Dear Rt. Hon Alban S.K. Bagbin,
The quieter the sirens, the louder our voices can be in building a better future for Ghana.
I hope this letter finds you well and in good health. Imagine a classroom filled with eager students, poised to absorb knowledge like sponges. Now, imagine their place of studies being bombarded by sirens blaring from the motorcades of our honorable Members of Parliament (MPs) and Ministers. This is the reality at the Ghana Institute of Journalism (GIJ), and it’s a situation that’s causing quite a stir.
In this letter, I address you, Right Honourable Speaker of Parliament, bringing to your attention a matter that not only affects the students and lecturers at GIJ but also reflects the need for a balance between security and the right to a conducive learning environment.
As we approach the commencement of a new academic year at the Ghana Institute of Journalism (GIJ), the road leading to Parliament House (Adjacent to the British High Commission, Abdul Nasser Rd. Ridge, Accra) often frequented by our nation’s elected representatives has become a corridor of clamor. The loud sirens and motorcade convoys accompanying these dignitaries have transformed our tranquil academic vicinity into a hub of noise pollution.

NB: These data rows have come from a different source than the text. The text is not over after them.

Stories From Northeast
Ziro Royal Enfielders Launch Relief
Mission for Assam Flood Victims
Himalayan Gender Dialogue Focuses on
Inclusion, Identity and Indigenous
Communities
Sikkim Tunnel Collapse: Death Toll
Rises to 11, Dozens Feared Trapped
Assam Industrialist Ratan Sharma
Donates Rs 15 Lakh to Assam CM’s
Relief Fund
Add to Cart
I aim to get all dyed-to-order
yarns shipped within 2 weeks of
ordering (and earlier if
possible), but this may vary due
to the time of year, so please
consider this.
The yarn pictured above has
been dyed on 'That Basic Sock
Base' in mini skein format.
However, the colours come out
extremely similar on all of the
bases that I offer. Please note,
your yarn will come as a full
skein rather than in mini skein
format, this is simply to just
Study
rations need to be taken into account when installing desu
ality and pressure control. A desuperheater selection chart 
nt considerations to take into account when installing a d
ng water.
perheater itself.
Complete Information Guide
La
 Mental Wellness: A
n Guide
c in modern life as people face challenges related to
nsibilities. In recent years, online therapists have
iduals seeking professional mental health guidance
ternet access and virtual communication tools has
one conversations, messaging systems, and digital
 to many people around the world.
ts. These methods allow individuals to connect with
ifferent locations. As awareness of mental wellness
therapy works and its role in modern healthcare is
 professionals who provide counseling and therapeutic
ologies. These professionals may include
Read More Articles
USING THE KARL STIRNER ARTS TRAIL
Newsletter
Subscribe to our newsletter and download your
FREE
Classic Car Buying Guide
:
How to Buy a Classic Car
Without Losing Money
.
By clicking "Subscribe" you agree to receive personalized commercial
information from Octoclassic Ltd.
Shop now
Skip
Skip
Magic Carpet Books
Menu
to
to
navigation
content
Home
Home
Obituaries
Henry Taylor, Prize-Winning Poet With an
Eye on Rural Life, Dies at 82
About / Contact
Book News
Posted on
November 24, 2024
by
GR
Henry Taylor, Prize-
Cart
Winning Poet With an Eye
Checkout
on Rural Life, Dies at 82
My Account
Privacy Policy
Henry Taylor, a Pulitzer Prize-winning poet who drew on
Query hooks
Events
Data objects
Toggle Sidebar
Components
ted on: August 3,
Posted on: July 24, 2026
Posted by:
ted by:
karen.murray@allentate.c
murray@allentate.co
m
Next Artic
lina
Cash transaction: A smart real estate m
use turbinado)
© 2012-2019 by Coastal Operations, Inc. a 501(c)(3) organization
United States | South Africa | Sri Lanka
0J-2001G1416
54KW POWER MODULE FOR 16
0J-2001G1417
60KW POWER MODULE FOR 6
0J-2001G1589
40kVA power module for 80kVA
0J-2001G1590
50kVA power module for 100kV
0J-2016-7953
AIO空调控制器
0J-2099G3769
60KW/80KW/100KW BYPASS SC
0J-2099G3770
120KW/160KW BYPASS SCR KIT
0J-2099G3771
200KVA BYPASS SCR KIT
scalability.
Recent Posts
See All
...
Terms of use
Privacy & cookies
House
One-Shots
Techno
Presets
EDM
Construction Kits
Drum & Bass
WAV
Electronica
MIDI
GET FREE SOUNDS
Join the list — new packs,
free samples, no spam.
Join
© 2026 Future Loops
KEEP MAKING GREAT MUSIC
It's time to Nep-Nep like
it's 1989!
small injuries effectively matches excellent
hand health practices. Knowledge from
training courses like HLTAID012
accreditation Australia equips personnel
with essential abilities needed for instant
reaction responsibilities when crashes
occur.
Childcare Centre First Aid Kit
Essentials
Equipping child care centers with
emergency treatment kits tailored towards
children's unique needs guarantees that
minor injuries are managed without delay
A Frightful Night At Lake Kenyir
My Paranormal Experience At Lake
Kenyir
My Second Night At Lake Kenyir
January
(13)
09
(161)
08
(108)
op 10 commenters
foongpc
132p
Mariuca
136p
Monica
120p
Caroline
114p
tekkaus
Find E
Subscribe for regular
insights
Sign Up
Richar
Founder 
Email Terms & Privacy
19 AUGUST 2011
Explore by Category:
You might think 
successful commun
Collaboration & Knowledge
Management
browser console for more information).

After all, GIJ is not just a place of learning; it’s a sanctuary for aspiring journalists and communicators, individuals dedicated to shaping the future of our nation. But how can we craft the stories of tomorrow if our classrooms are besieged by the CACOPHONY of sirens?
It is imperative to acknowledge that both students at GIJ and our parliamentary representatives are essential stakeholders in the future of our nation. We, the students, attend GIJ with the sincere desire to learn, contribute, and serve our country. Similarly, our elected officials convene in Parliament to deliberate and make decisions that shape our nation’s destiny. However, the relentless noise pollution generated by these motorcades disrupts our educational pursuits, disturbs our concentration, and creates an unfavorable learning environment.
Mr. Speaker, this letter is not an indictment but a plea—a plea for consideration, for understanding, and for a harmonious resolution. We fully recognize the necessity of security measures for our elected officials, and we hold deep respect for their roles in our democracy. Nevertheless, we believe that a middle ground can be reached—one that upholds the sanctity of both our parliamentary proceedings and the educational mission of GIJ.
In the spirit of compromise and shared responsibility, we propose exploring alternative routes or quieter modes of transportation for our MPs and Ministers. By doing so, we can mitigate the disturbance caused by motorcade sirens without compromising the security and dignity of our leaders.
In closing, I extend my profound respect for your office and the diligent work undertaken therein. May this letter be a catalyst for positive change, one that paves the way for a GIJ where the pursuit of knowledge and the deliberation of our leaders can coexist harmoniously.